→ **Work order a**: Please write out the part of the Christmas post starting with "Ah December. The" and going on through "child) than most.", word for word.

My verse for this week is:
"For God so loved the world that he gave his one and only son, that whoever believes in him shall not perish but have eternal life."

The Vengeance:

Ah December. The seasonal chill. The end of the year rush to put ourselves into debt. The love and caring of family and friends. Reaching out in other people's time of need. Chinsey gifts and christmas tree fires.

What? Wait a second... that means.... yeah. IT'S NOT REALLY THAT GREAT!!!!!!!

We're running out of time, we're running out of money, all we do is want want want, spend spend spend and waste waste waste. And if you're wondering what's missing, then good job. You're a better man (woman, child) than most.

Many Christians every year try in vain to put Christmas into a "Jesus is the Reason for the Season" light. Yet time and time again it gets away from us.

Every Christmas eve we flock to the nearest cathedral, light some candles and listen to the one story of Christ that EVERYONE on EARTH has ALREADY HEARD.

Does anyone take it to heart? Does it give YOU warm fuzzies? Make you feel a little bit like a better person. For me it really doesn't. In the horrible flurry that is the holidays, I congratulate myself if I remember to give God a wave out the window as I drive by at eighty miles an hour.

It's the season of Giving and I haven't given Him anything I think He'd like. It's almost like my father. Every year, for eons, I've given him funny gifts and gag gifts every year, hoping to at least get a laugh, even if he could never use it. This year I couldn't take it anymore.

I HAD to get my dad something he'd truely love. Unfortunately I couldn't very well afford to get him a hummer or a gigantic robot. Those are things he really likes. And I can't afford them. I've only got so much money, and he likes such big, amazing things!

But eventually, because I really thought about it, because this year it was really, really high on my list of priorities, I finally got him a couple of small, fairly inexpensive things that I'm almost certain he'll love! (what I dare not say for fear he reads this and finds out!!)

Maybe God is the same way. I'll bet, if I spend some time thinking about it and looking into things, I can find something within my budget that will bless my heavenly father. One might think the Allmighty is awfully tough to shop for. Doesn't he want world peace and for us to take care of all his hungry and hurting? I can't afford that.

But I'm certain I can find something a bit smaller that will still be meaningful to him. And I most certainly will try! Because I want to do something special for Him this year.

That is something I think would be well worth doing in this season. Not a special service (although it's always good to remember!), not a life-size, light-up nativity scene in my front yard, but a gift. I can't beat what He gave me. But that doesn't mean that I can't bless him all the same.

Sunday, December 14, 2008

"Jesus replied: 'Love the Lord your God with all your heart and with all your soul and with all your mind.' This is the first and greatest commandment and the second is like it: 'Love your neighbor as yourself.' All the law and the prophets hang on these two commandments."

→ **Data provided**:
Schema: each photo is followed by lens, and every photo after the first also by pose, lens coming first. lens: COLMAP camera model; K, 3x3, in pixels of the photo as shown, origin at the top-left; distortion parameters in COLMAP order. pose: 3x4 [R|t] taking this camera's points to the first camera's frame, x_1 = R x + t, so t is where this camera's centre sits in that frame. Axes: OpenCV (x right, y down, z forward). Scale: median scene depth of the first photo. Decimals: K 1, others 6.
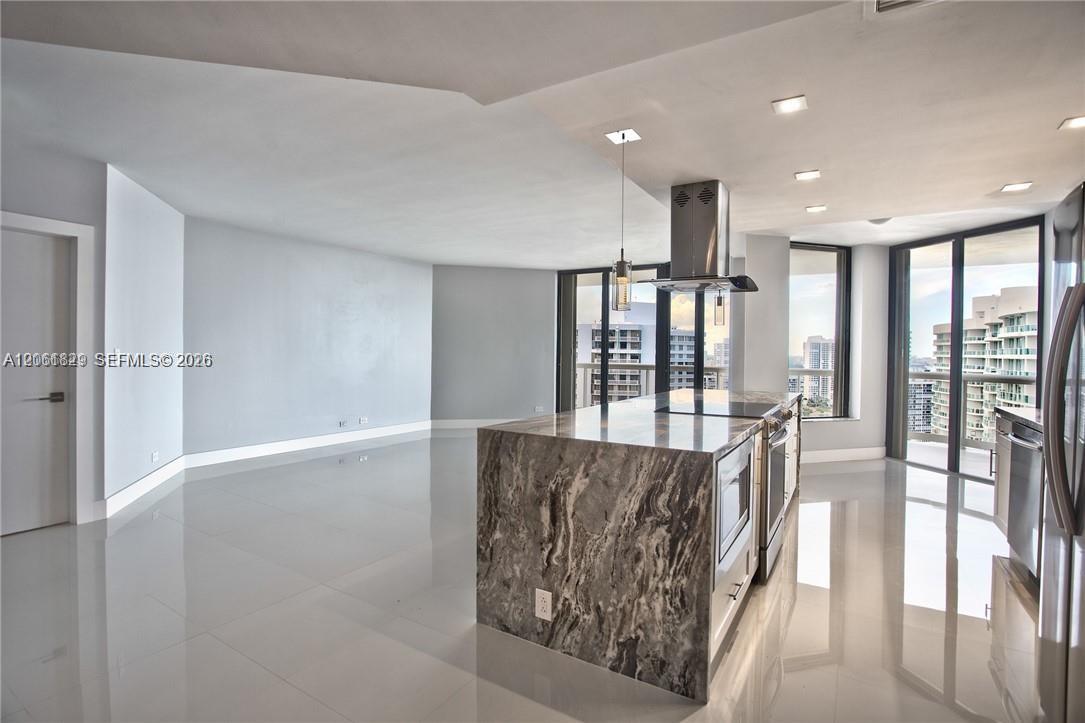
lens RADIAL K [[530.4, 0, 540.8], [0, 530.4, 357.9], [0, 0, 1]] dist [-0.029370, 0.000215]
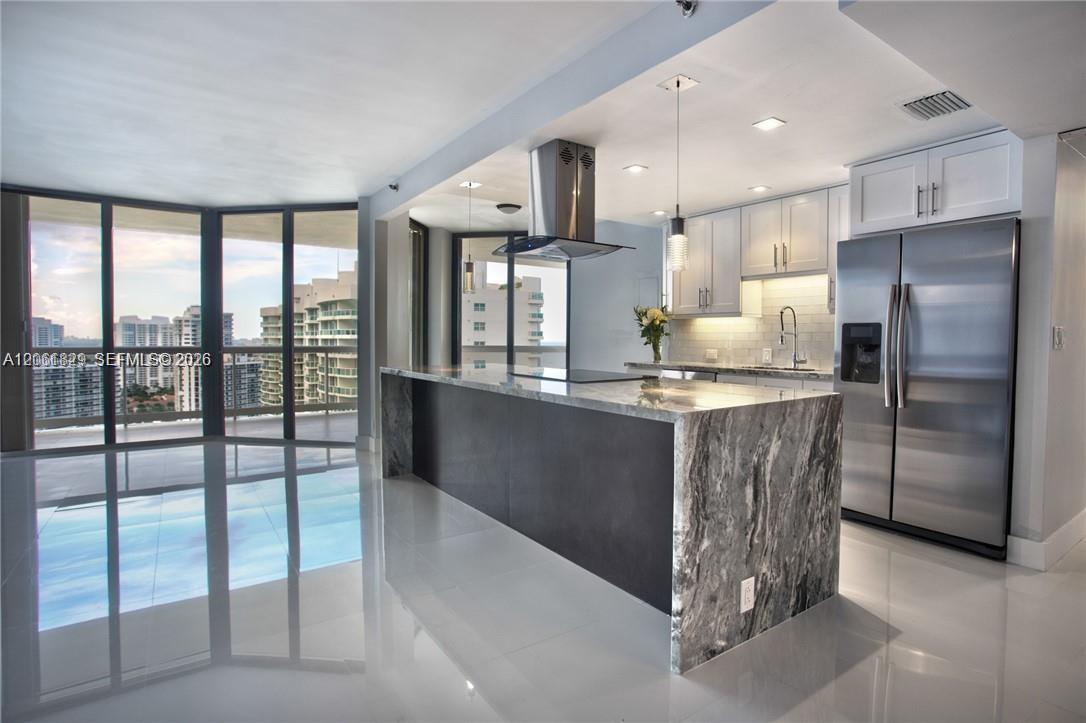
lens RADIAL K [[542.7, 0, 541.6], [0, 542.7, 356.2], [0, 0, 1]] dist [-0.018786, -0.000273]
pose [[0.402927, -0.045002, 0.914125, -0.940193], [0.018696, 0.998987, 0.040939, 0.021106], [-0.915041, 0.000595, 0.403360, 0.940379]]
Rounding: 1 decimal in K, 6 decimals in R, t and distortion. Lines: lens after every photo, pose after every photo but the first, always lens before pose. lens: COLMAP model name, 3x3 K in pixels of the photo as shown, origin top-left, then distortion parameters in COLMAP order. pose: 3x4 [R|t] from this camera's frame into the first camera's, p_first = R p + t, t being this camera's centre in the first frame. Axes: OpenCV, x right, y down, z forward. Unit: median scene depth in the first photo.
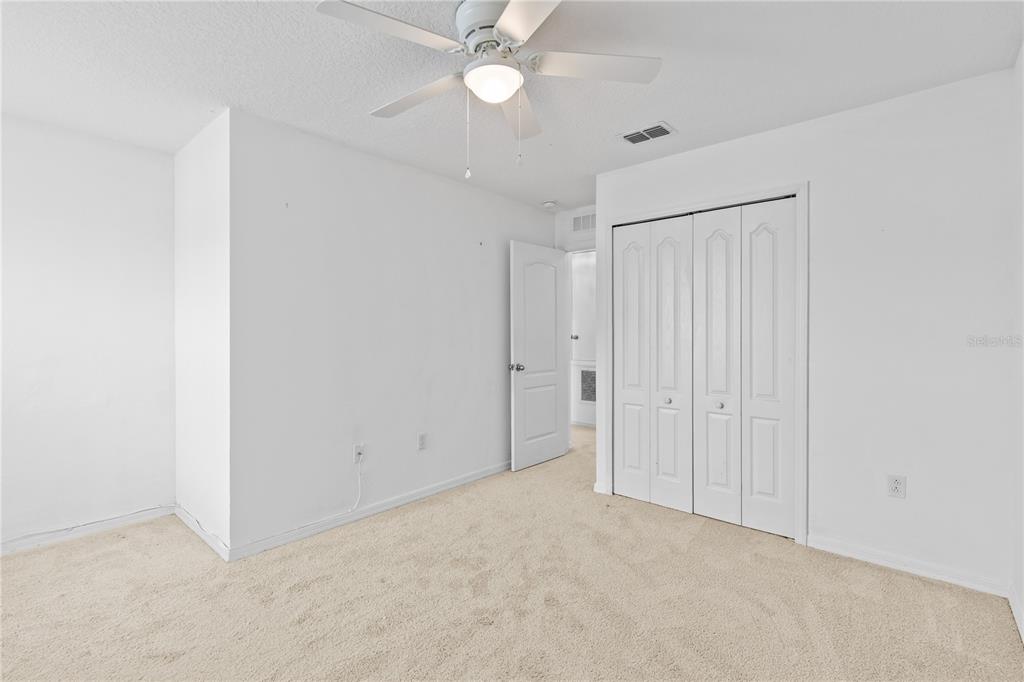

→ **Work order b**: Give all the entries in Block 1 again without any changes, and leave the pictures out.

→ **Exercise output a**:
Ah December. The seasonal chill. The end of the year rush to put ourselves into debt. The love and caring of family and friends. Reaching out in other people's time of need. Chinsey gifts and christmas tree fires.

What? Wait a second... that means.... yeah. IT'S NOT REALLY THAT GREAT!!!!!!!

We're running out of time, we're running out of money, all we do is want want want, spend spend spend and waste waste waste. And if you're wondering what's missing, then good job. You're a better man (woman, child) than most.

→ **Exercise output b**:
Schema: each photo is followed by lens, and every photo after the first also by pose, lens coming first. lens: COLMAP camera model; K, 3x3, in pixels of the photo as shown, origin at the top-left; distortion parameters in COLMAP order. pose: 3x4 [R|t] taking this camera's points to the first camera's frame, x_1 = R x + t, so t is where this camera's centre sits in that frame. Axes: OpenCV (x right, y down, z forward). Scale: median scene depth of the first photo. Decimals: K 1, others 6.
lens RADIAL K [[530.4, 0, 540.8], [0, 530.4, 357.9], [0, 0, 1]] dist [-0.029370, 0.000215]
lens RADIAL K [[542.7, 0, 541.6], [0, 542.7, 356.2], [0, 0, 1]] dist [-0.018786, -0.000273]
pose [[0.402927, -0.045002, 0.914125, -0.940193], [0.018696, 0.998987, 0.040939, 0.021106], [-0.915041, 0.000595, 0.403360, 0.940379]]
Rounding: 1 decimal in K, 6 decimals in R, t and distortion. Lines: lens after every photo, pose after every photo but the first, always lens before pose. lens: COLMAP model name, 3x3 K in pixels of the photo as shown, origin top-left, then distortion parameters in COLMAP order. pose: 3x4 [R|t] from this camera's frame into the first camera's, p_first = R p + t, t being this camera's centre in the first frame. Axes: OpenCV, x right, y down, z forward. Unit: median scene depth in the first photo.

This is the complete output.